▸ What is expected:
Translate into Spanish the following sentence from the article on the TCA press tour: "The long absence of in-person gatherings wasn't lost on the participating talent."

▸ Supplied passage:
Paramount+ Kicks Off the First In-Person TCA Tour Since 2020

By Behind the Scenes in Hollywood Archives
Cover image for  article: Paramount+ Kicks Off the First In-Person TCA Tour Since 2020

Pasadena, CA: The Television Critics Association is returning to something resembling normalcy this week (albeit with strictly enforced COVID protocols) as members gather at the Langham Huntington hotel for the first in-person TCA Press Tour since January 2020. In a sign of the times, as streaming eclipses broadcast in the eyes of the industry, Paramount+ kicked off the proceedings with a robust day of panels promoting a slew of new streaming content. The long absence of in-person gatherings wasn't lost on the participating talent.

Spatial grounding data
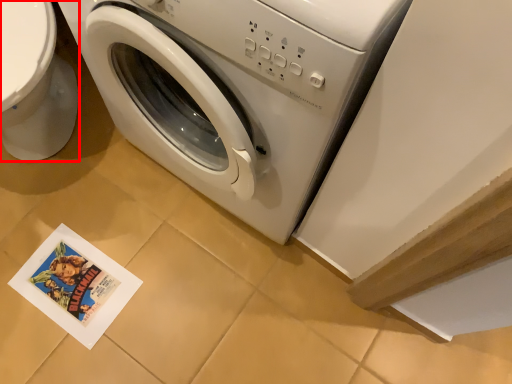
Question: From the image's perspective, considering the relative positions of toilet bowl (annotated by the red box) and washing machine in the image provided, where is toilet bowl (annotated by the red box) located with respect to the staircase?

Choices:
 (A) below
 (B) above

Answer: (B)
--
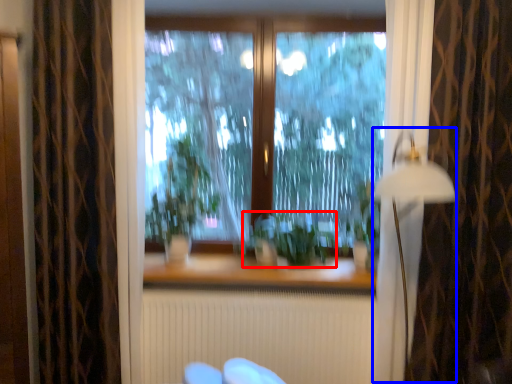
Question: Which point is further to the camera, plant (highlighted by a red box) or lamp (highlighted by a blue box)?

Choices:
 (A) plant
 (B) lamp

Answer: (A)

▸ Written reply:
La larga ausencia de reuniones presenciales no pasó desapercibida para los talentos participantes.